Movies We Like
Elevator to the Gallows
The film was poorly received by critics but has since been deemed a masterpiece, both in terms of direction and pre-new wave modernity. The score by Miles Davis, accompanied with then unknown players and bop drummer Kenny Clarke, would fuel Davis to take on certain conventions within jazz—most notably, the kind heard through his album Kind of Blue that followed two years after the film’s release. Decaë’s work would also become prominent in the works of several new wave directors, specifically Truffaut and Chabrol. Perhaps the most interesting quality to the film is the fact that it is a rarity from Malle. It marks the first and only time that the director tried his hand at noir, or worked so tightly in the confines of a genre. As it goes with films like Riffifi and Le Cercle Rouge, the criminal aspects of it are somewhat downplayed by a wonderful cast and outstanding photography.
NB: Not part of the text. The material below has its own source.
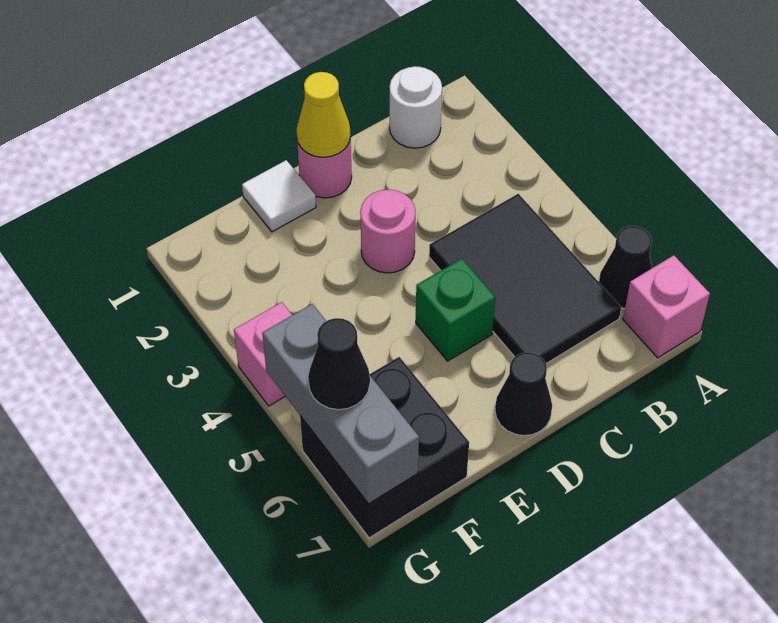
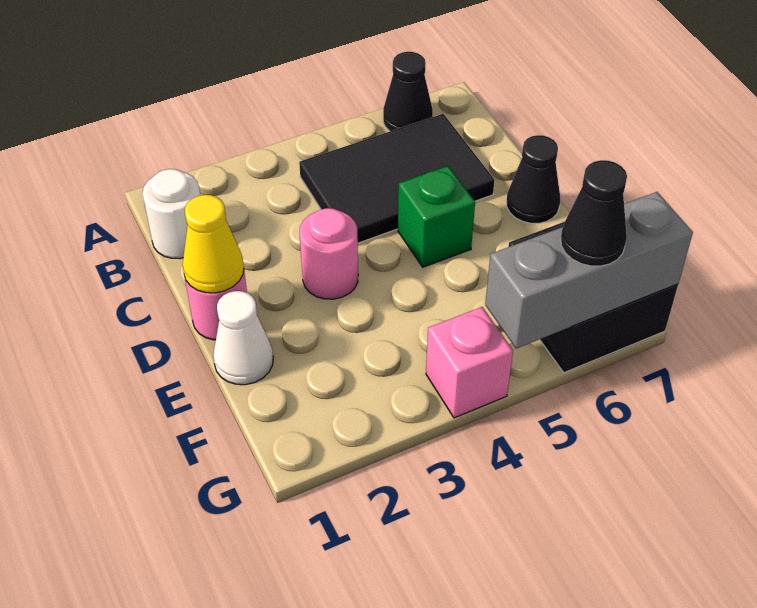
pink brick A7 level 1 -> none
white tile E1 level 1 -> white cone E1 level 1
The film takes place within 24 hours, all of which are hell for several characters. Their fate is sealed by the risk of their affairs and we are led to see them as doomed by both the dreary soundtrack and the fact that the majority of the film takes place at night—a time for evils, and I should note, a difficult and expensive time to shoot a film. Two desperate lovers are making their final preparations in an attempt to be together without obstruction. Florence (Jeanne Moreau) is married to a businessman/war profiteer who manufactures guns. She’s hopelessly in love with Julien Tavernier (Maurice Ronet), her husband’s employee and a former paratrooper for the French Foreign Legion. The two decide to murder her husband by way of making it appear like a suicide. To do this, Florence gives Julien her husband’s gun and Julien devises a brilliant method to kill him at the office as everyone is leaving. While his secretary is occupied, he takes to the roof from his window with a climbing hook and rope. Once there he enters the second floor, meets with the man in his office, kills him, and locks all doors from the inside with stupendous ease. When his secretary calls to leave, they exit with security and all is well; everyone assumes the grumpy boss has already caught his train for a vacation.
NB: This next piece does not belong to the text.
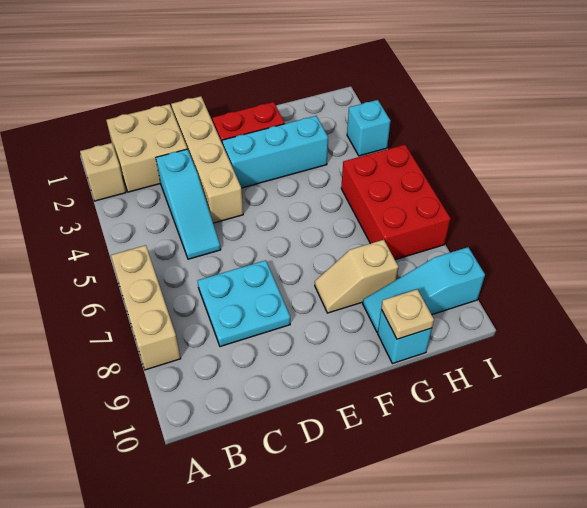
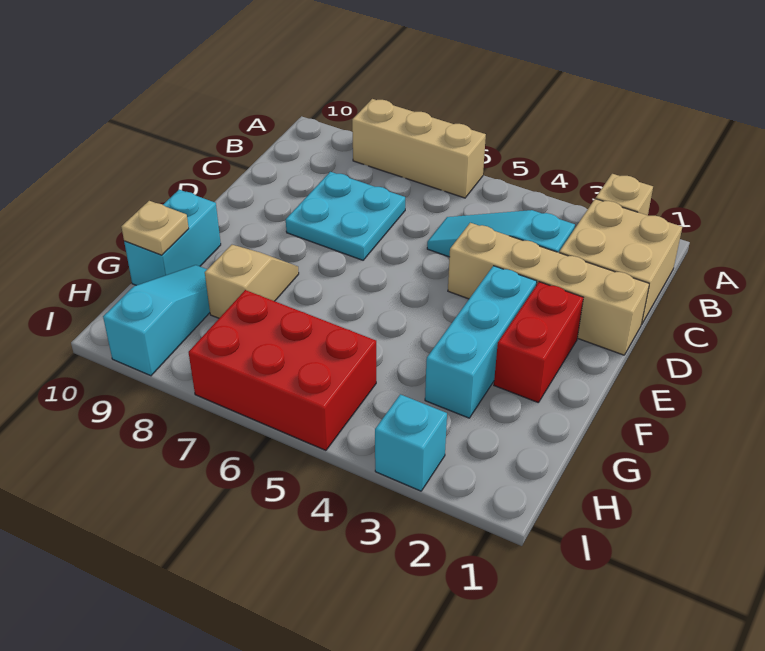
cyan brick G10 level 1 -> cyan brick F10:G10 level 1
When he gets outside he goes to his illegally parked convertible in front of a floral shop, where the dimwitted teenager Véronique is closing down and chatting with her hot shot boyfriend Louis. Just as he’s ready to go meet his beloved at their rendezvous spot, he looks up at the building and notices his hook dangling from a scaffold. It’s the only piece of evidence he’s left behind, so he leaves his car running to go back and get it. As soon as he leaves, Louis starts to fondle Julien’s car and put him down in response to Véronique’s dreamy descriptions of his life and fortune. After entering the building without being seen he rushes to the elevator, but before he reaches his floor, the security guy shuts down the main power and leaves. Now stuck midway between floors, Julien tries frantically to use his militant expertise to open the hatch but it is to no avail. He begins to curse himself for not only coming back, but for leaving his car running. And of course, the spiteful young Louis and his impressionable little lady decide to take it for a joyride.
The young couple passes the rendezvous spot where Julien and Florence were supposed to meet and she sees it. However, the driver is obscured, leaving Florence to believe that Julien has been touched with cowardice. She comes to the conclusion that he not only couldn’t pull the trigger, but he’s run off with a teenage girl. Feeling shafted, she roams the streets of Paris alone and in the rain to the sounds of Davis, while Julien tries several dangerous methods to get out of the elevator. Meanwhile, the teenage couple ends up taking his car and the gun from the glove compartment, eventually stumbling upon a crime of their own.
Malle developed the screenplay with Roger Nimier, based on a pulp novel by Noël Calef. Oddly enough, the film turns Florence’s character into the protagonist as opposed to Julien. As stated before, it was Malle’s debut to feature films but the director made several documentaries before it. Following it were many films, both French and American, and many are some of my favorites. Elevator to the Gallows is special to me for many reasons. Malle is one of my favorite directors, especially when his films deal with coming-of-age, as seen in films like Murmur of the Heart and Pretty Baby—both of which also have brilliant jazz scores. I adore Elevator because it is so “Malle” in terms of its mood: the pangs and disappoints of love, the leisurely people who pay the ultimate price for their greed, and the music as well as the feel to it. It was the first work in any medium to get me interested in jazz and Parisian architecture. I simply cannot praise it enough.